Conservative thresholds (from interpretReport):

  • improved — meanScoreDelta ≥ 1 AND passRateDelta ≥ 0.
  • regressed — meanScoreDelta ≤ −1.
  • flat — neither.
  • insufficient-data — one arm has no scored runs.

We don’t compute confidence intervals; sample size needed depends on your corpus. Feed the raw rows to R / numpy if you need significance testing.

Option A — real archive replay:

  1. Export 50 recent real plans with their critique scores (attempt 1, not replans).
  2. For each, rerun the planner with and without the feature under test, capturing (condition, fixtureId, critiqueScore, …).
  3. Write to runs.json.

Option B — synthetic fixtures:

  1. Hand-write 10 plausible ticket descriptions covering different scope shapes.
  2. Run the planner against each, with and without the feature.
  3. Capture the same fields.

Option A is more realistic but requires a real corpus. Option B is enough for smoke testing a prompt change.

The CLI exits with code 2 on regressed. Put it in your PR checks:

.github/workflows/metric.yml
- name: Metric harness
run: |
npx tsx scripts/pg-metric-harness.ts ./eval-runs.json

Use the insufficient-data / flat exit code (0) for non-blocking advisory runs.

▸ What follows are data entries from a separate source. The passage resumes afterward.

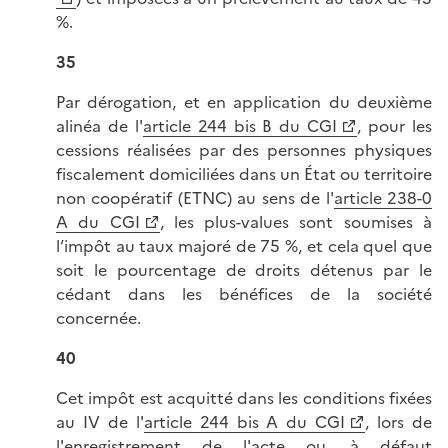
%.
35
Par dérogation, et en application du deuxième
alinéa de l'
article 244 bis B du CGI
, pour les
cessions réalisées par des personnes physiques
fiscalement domiciliées dans un État ou territoire
non coopératif (ETNC) au sens de l'
article 238-0
A du CGI
, les plus-values sont soumises à
l’impôt au taux majoré de 75 %, et cela quel que
soit le pourcentage de droits détenus par le
cédant dans les bénéfices de la société
concernée.
40
Cet impôt est acquitté dans les conditions fixées
au IV de l'
article 244 bis A du CGI
, lors de
l'enregistrement de l'acte ou, à défaut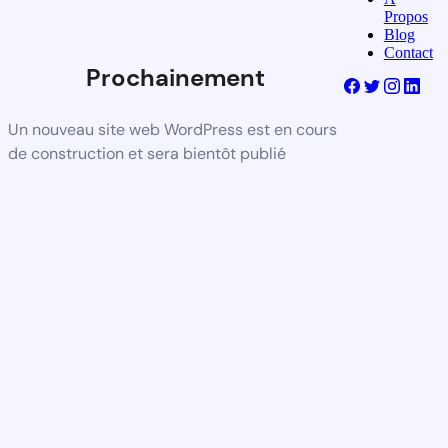
Propos
Blog
Contact
Prochainement
Un nouveau site web WordPress est en cours
de construction et sera bientôt publié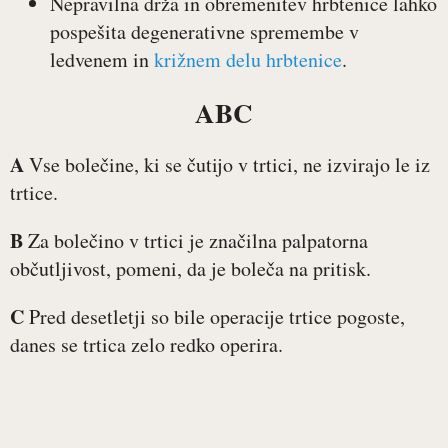
Nepravilna drža in obremenitev hrbtenice lahko
pospešita degenerativne spremembe v
ledvenem in
križnem delu hrbtenice
.
ABC
A
Vse bolečine, ki se čutijo v trtici, ne izvirajo le iz
trtice.
B
Za bolečino v trtici je značilna palpatorna
občutljivost, pomeni, da je boleča na pritisk.
C
Pred desetletji so bile operacije trtice pogoste,
danes se trtica zelo redko operira.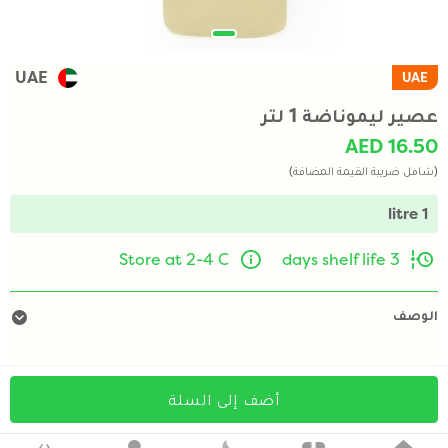
UAE
UAE
عصير ليموناضة 1 لتر
AED 16.50
(شامل ضريبة القيمة المضافة)
1 litre
Store at 2-4 C
3 days shelf life
الوصف
أضف إلى السلة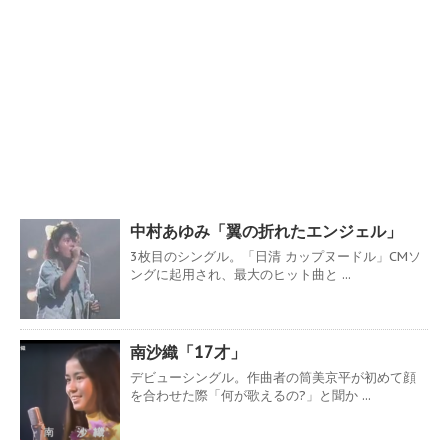
中村あゆみ「翼の折れたエンジェル」
3枚目のシングル。「日清 カップヌードル」CMソ
ングに起用され、最大のヒット曲と ...
南沙織「17才」
デビューシングル。作曲者の筒美京平が初めて顔
を合わせた際「何が歌えるの?」と聞か ...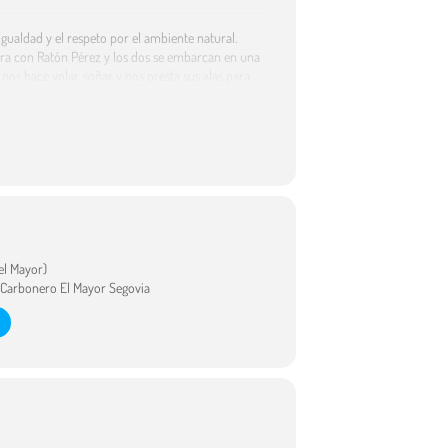
gualdad y el respeto por el ambiente natural.
ntra con Ratón Pérez y los dos se embarcan en una
nos hace volar, soñar y nos presta sus alas para
cita Hada demuestra que personas de culturas
el Mayor)
0 Carbonero El Mayor Segovia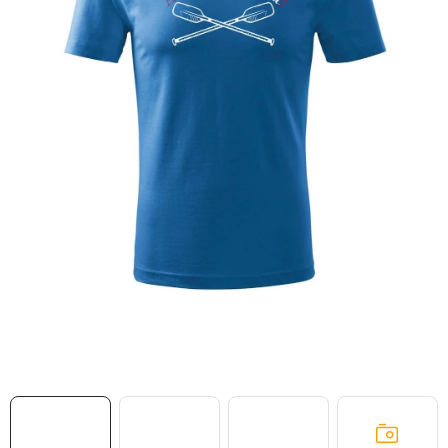
MIKINY
OKAMŽITĚ K ODBĚRU
B2B
MÁM SRDCE POMÁHÁM
VÁNOCE
PROVIZNÍ SYSTÉM
O nás
Časté otázky
Doprava a platba
Obchodní podmínky
Zásady zpracování ochrany osobních údajů
Napište nám
Kontakty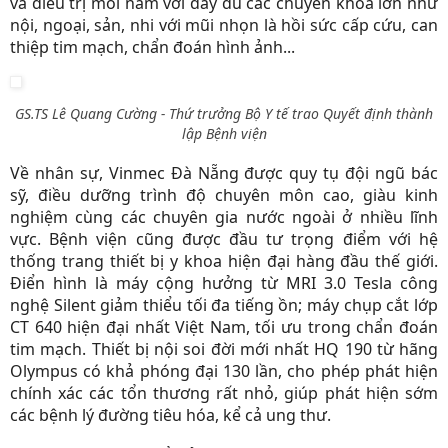
và điều trị mỗi năm với đầy đủ các chuyên khoa lớn như
nội, ngoại, sản, nhi với mũi nhọn là hồi sức cấp cứu, can
thiệp tim mạch, chẩn đoán hình ảnh...
GS.TS Lê Quang Cường - Thứ trưởng Bộ Y tế trao Quyết định thành
lập Bệnh viện
Về nhân sự, Vinmec Đà Nẵng được quy tụ đội ngũ bác
sỹ, điều dưỡng trình độ chuyên môn cao, giàu kinh
nghiệm cùng các chuyên gia nước ngoài ở nhiều lĩnh
vực. Bệnh viện cũng được đầu tư trọng điểm với hệ
thống trang thiết bị y khoa hiện đại hàng đầu thế giới.
Điển hình là máy cộng hưởng từ MRI 3.0 Tesla công
nghệ Silent giảm thiểu tối đa tiếng ồn; máy chụp cắt lớp
CT 640 hiện đại nhất Việt Nam, tối ưu trong chẩn đoán
tim mạch. Thiết bị nội soi đời mới nhất HQ 190 từ hãng
Olympus có khả phóng đại 130 lần, cho phép phát hiện
chính xác các tổn thương rất nhỏ, giúp phát hiện sớm
các bệnh lý đường tiêu hóa, kể cả ung thư.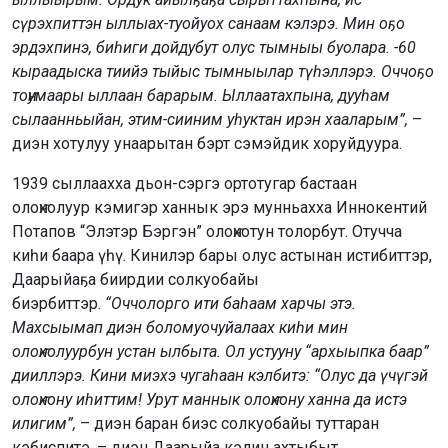
сүрэхпиттэн ыллыах-туойуох санаам кэлэрэ. Мин оҕо
эрдэхпинэ, биһиги дойдубут олус тымныы буолара. -60
кыраадыска тиийэ тыйыс тымныылар түһэллэрэ. Оччоҕо
тоҥумаары ыллаан барарым. Ыллаатахпына, дууһам
сылаанньыйан, этим-сииним уһуктан ирэн хааларым”,
–
диэн хотулуу унаарытан бэрт сэмэйдик хоруйдуура.
1939 сыллаахха дьон-сэргэ ортотугар бастаан
олоҥхолуур кэмигэр ханнык эрэ мунньахха Иннокентий
Потапов “Элэтэр Бэргэн” олоҥхотун толорбут. Отучча
киһи баара үһү. Кинилэр бары олус астынан истибиттэр,
Даарыйаҕа биирдии солкуобайы
биэрбиттэр.
“Оччолорго ити баһаам харчы этэ.
Махсыымап диэн боломуочуйалаах киһи мин
олоҥхолуурбун устан ылбыта. Ол устууну “архыыпка баар”
дииллэрэ. Кини миэхэ чугаһаан кэлбитэ: “Олус да үчүгэй
олоҥхону иһиттим! Урут маннык олоҥхону ханна да истэ
илигим”,
– диэн баран биэс солкуобайы туттаран
кэбиспитэ, – диэн Даарыйа кэлин ахтыбыт.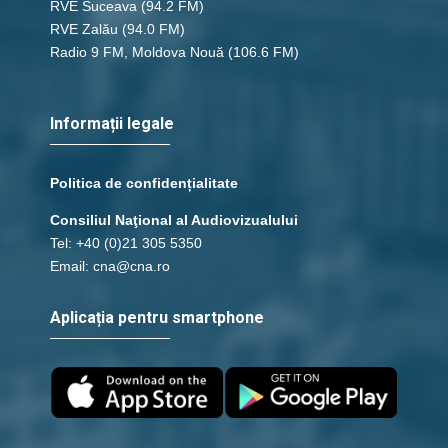
RVE Suceava
(94.2 FM)
RVE Zalău
(94.0 FM)
Radio 9 FM, Moldova Nouă
(106.6 FM)
Informații legale
Politica de confidențialitate
Consiliul Naţional al Audiovizualului
Tel: +40 (0)21 305 5350
Email: cna@cna.ro
Aplicația pentru smartphone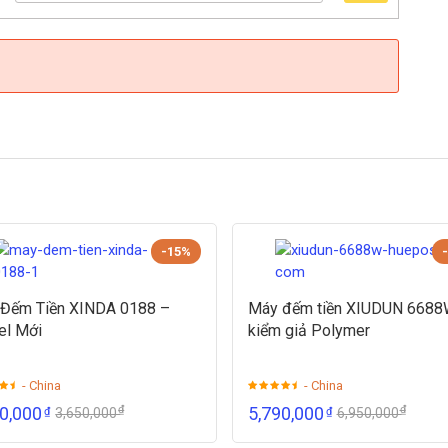
-15%
Đếm Tiền XINDA 0188 –
Máy đếm tiền XIUDUN 668
el Mới
kiểm giả Polymer
- China
- China
₫
₫
00,000
5,790,000
₫
₫
3,650,000
6,950,000
 tiền giả Oudis 9191A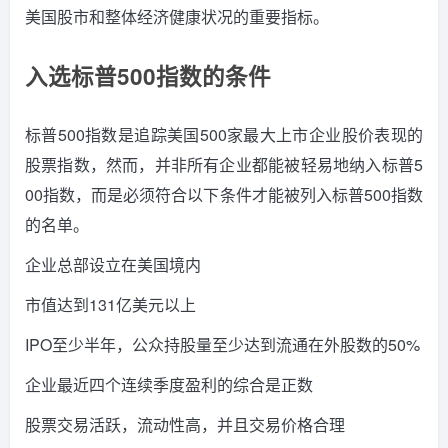
美国股市和整体经济健康状况的重要指标。
入选标普500指数的条件
标普500指数是追踪美国500家最大上市企业股价表现的
股票指数，然而，并非所有企业都能被轻易地纳入标普5
00指数，而是必须符合以下条件才能被列入标普500指数
的名单。
企业总部设立在美国境内
市值达到131亿美元以上
IPO至少半年，公众持股量至少达到流通在外股数的50%
企业最近四个连续季度盈利的综合是正数
股票交易活跃，流动性高，并且交易价格合理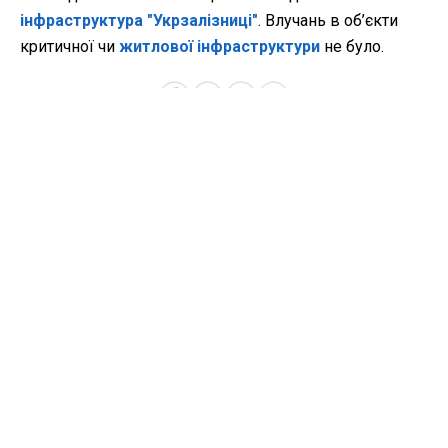
інфраструктура "Укрзалізниці"
. Влучань в об’єкти
критичної чи
житлової інфраструктури
не було.
КИЇВСЬКА ОБЛАСТЬ
ВІЙНА
ОБСТРІЛИ
ДРОН
АТАКА
ВІДЕО »
27 квітня 2026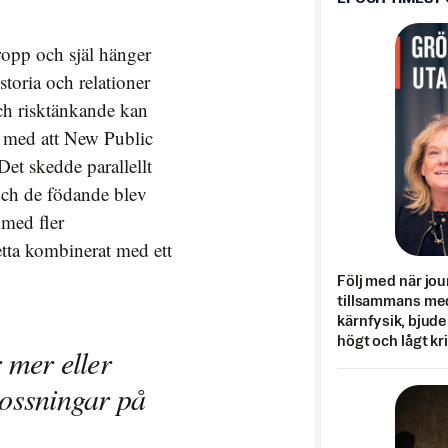
ropp och själ hänger
oria och relationer
och risktänkande kan
n med att New Public
et skedde parallellt
och de födande blev
 med fler
etta kombinerat med ett
Följ med när jou
tillsammans med
kärnfysik, bjuder
högt och lågt kr
 mer eller
lossningar på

  • Compare two different models head-to-head. (Possible, but the comparison knob is “condition” — add variant if you need more arms.)
  • Statistical significance testing. Deliberately out-of-scope; plug in your stats tool of choice on the raw rows.
  • Automate the planner runs. You produce runs.json; the harness just aggregates it.

Plausible shape:

  1. Nightly cron re-runs the planner against the last 7 days of real briefs.
  2. Compares to the previous nightly run’s results.
  3. Posts a Slack notification if verdict: regressed.

Not yet built. Would live as a cron job pattern in backend/src/services/scheduled-jobs/.

Internally, we landed a feature (PG.6 — god-nodes in planner prompt) claiming it helped planner quality. When someone asked “how much?”, the honest answer was “we don’t know — we eyeballed it.” Shipping the harness was forcing ourselves to either back the claim with numbers or walk it back. That’s the discipline we want every future prompt change to face.